2. As to the Grayson trust. In addition to the discussion already had as to the right of the Warner trust to have an easement in this strip, it is admitted that when the Grayson trust was executed the building was up, the easement was in actual use, and it is apparent had become necessary to the building as constructed. The purpose of Haller to use this part of the property for the purposes stated is manifested in what he had done, and the subsequent purchasers of the equity took with full notice not only of the language of the recorded deed of trust, but had actual notice of the condition of the property. We think this feature of the case comes clearly within the doctrine ruled in Shepherd v. Pepper, 133 U.S. 626, 650. It is important to note in this connection that counsel for the Grayson trust do not dispute the right of the Warner trust to have a lien upon the easement in the ten-foot strip, and states that he does not desire to be heard upon that subject. The persons contesting that right (and as well the right of Grayson) in this court are Wood and Talbott, the successors of Haller, and upon the facts shown, standing in his shoes and with full notice of the necessity of this right of way or easement to the use of the property and Haller's attempt to obtain it by release from the McReynolds and Meriweather trust. It was subsequently specifically covered in the conveyance in trust for Haller and Wood to Duke, and it is admitted in the answer of Wood and Talbott that it was the original intent to so place the building as to give room about it; the rights of Wood and Talbott are no higher or better as against either Warner or Grayson than Haller's from the facts presented in this case.
3. Was the decree right in ordering the sale of the property in its entirety in the discretion of the trustees? Sales are thus ordered in entirety when the interests of the mortgagors and incumbrancers require it. Shepherd v. Pepper, 133 U.S. 626, 651, and the authorities there cited. In this case counsel for the Grayson trust states in his brief that he does not insist upon such sale as an entirety, and in the draft of a decree, as submitted by him, no such sale is provided for. In the view we have taken of this case we cannot see that the first incumbrance, the Warner trust, requires such a sale to protect that interest. There is no dispute as to the lien of the McReynolds trust upon the property described in their deed; as against it no easement is claimed. We see no reason why, with adequate protection for the McReynolds trust, in a sum to be found sufficient in the court executing the decree, to be retained out of the purchase money of the flats property with an easement in the ten-foot strip, the flats may not be sold with the ten-foot strip as one piece and the remainder of the property as another. Such a form of decree is suggested in the brief of the counsel for the Grayson trust, and no incumbrancer seems to object to it, and the holders of the equity of redemption insist upon a separate sale. We think it would be the fairer way to all concerned to order the sale of the property as herein indicated.

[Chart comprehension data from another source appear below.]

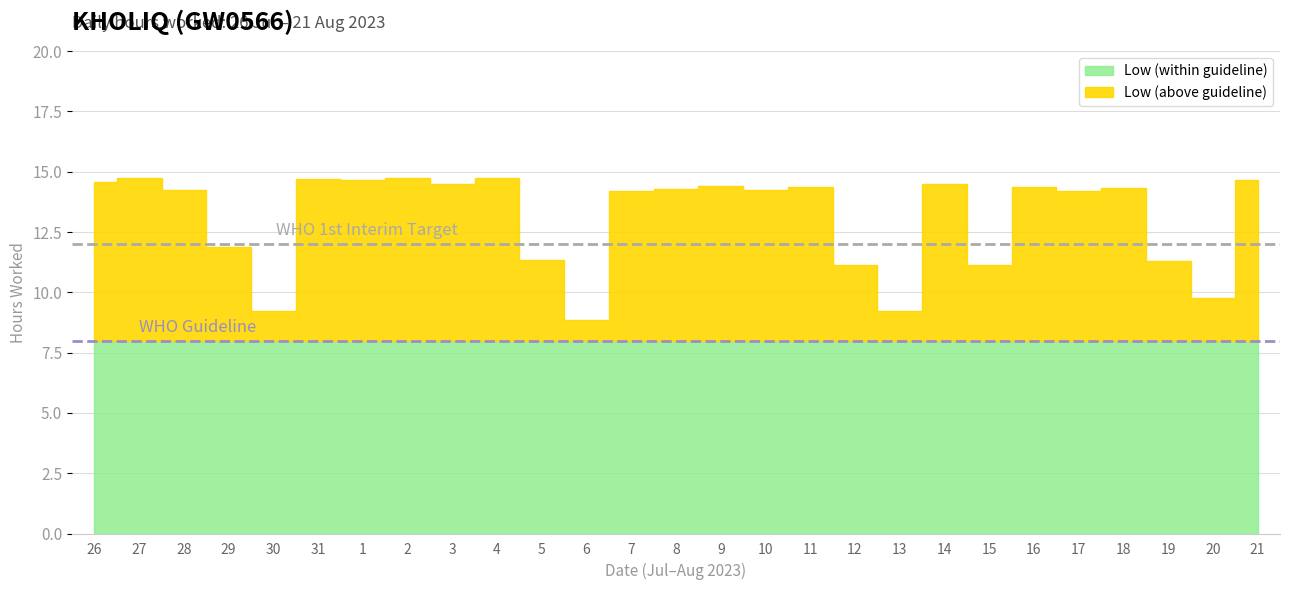

At which label does the data first exceed 14?

26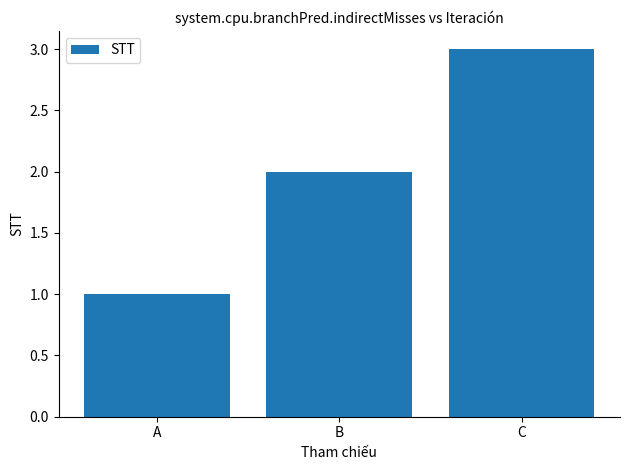

What is the smallest value displayed?

1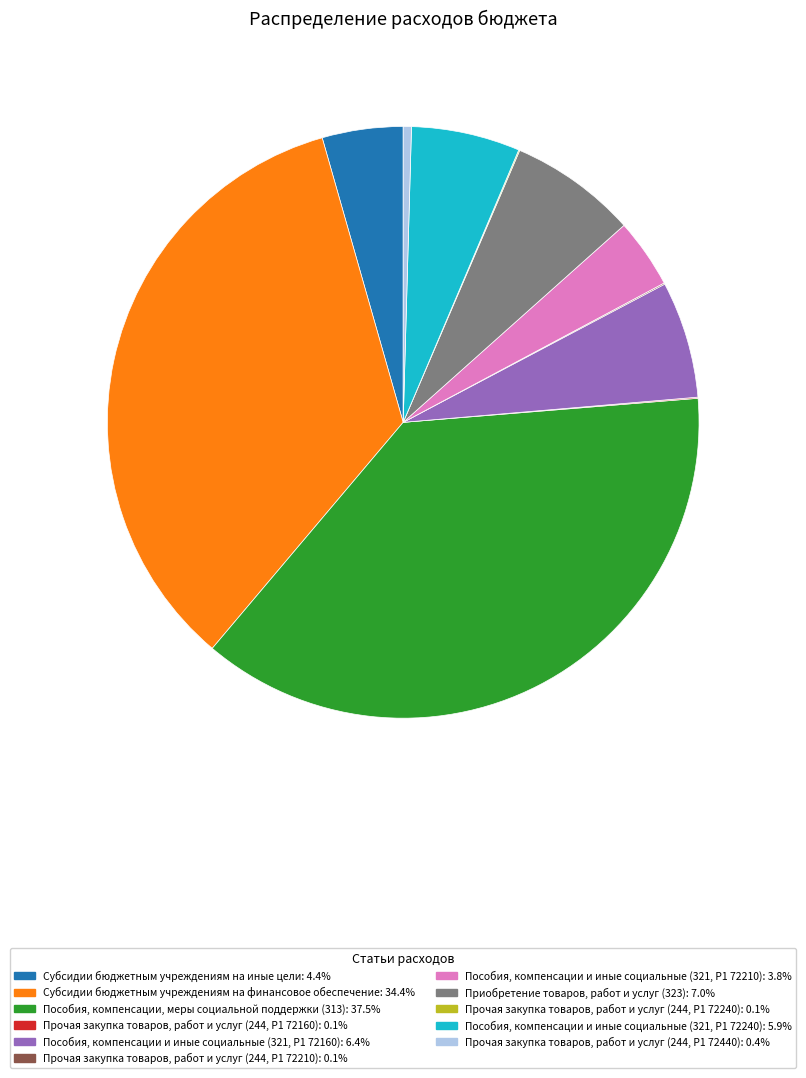

Combined, do Пособия, компенсации и иные социальные (321, P1 72210): 3.8% and Субсидии бюджетным учреждениям на финансовое обеспечение: 34.4% account for over 50%?

No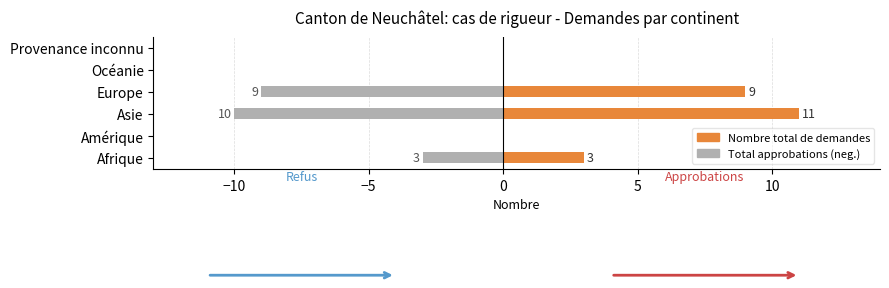

Which series has the largest total across all categories?

Nombre total de demandes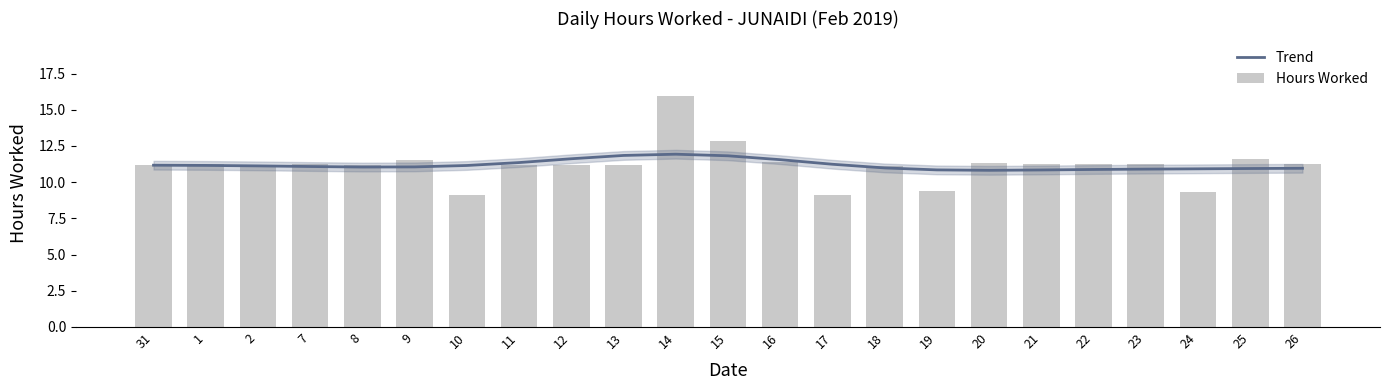

Reading left to right, extract all data points from this chart.

Trend: 11.2	11.2	11.1	11.1	11.0	11.1	11.1	11.4	11.6	11.8	11.9	11.8	11.6	11.2	11.0	10.8	10.8	10.8	10.9	10.9	10.9	10.9	11.0
Hours Worked: 11.2	11.3	11.1	11.2	11.2	11.5	9.1	11.2	11.2	11.2	15.9	12.8	11.4	9.1	11.1	9.4	11.3	11.3	11.2	11.3	9.3	11.6	11.3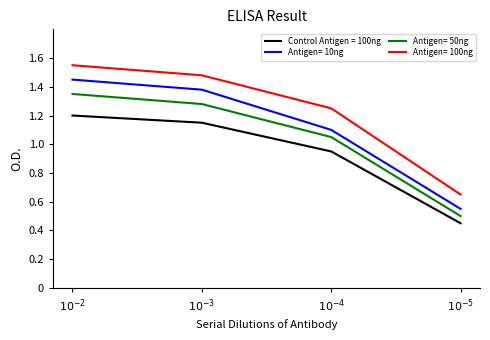

True or false: Antigen= 50ng and Antigen= 100ng intersect in this chart.

False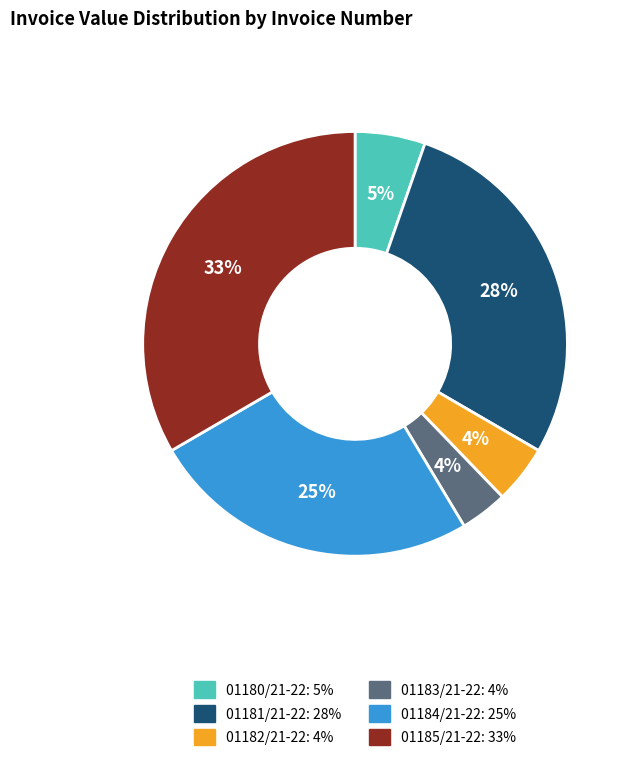

How many slices are in this pie chart?

6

We, therefore, upon the whole case modify the decree of the Court of Appeals in respect to the Warner trust and the ten-foot strip, and as to the sale of the property as an entirety, as hereinbefore stated. In other respects the judgment of the Court of Appeals is
Affirmed.
This disposes of the appeals in Nos. 89 and 90, which were taken from the last and final decree in the Court of Appeals. The appeal in No. 439 was taken from the decree of the Court of Appeals remanding the case to the Supreme Court, which was not final, and is therefore dismissed. The other appeals raise all the questions made in the case.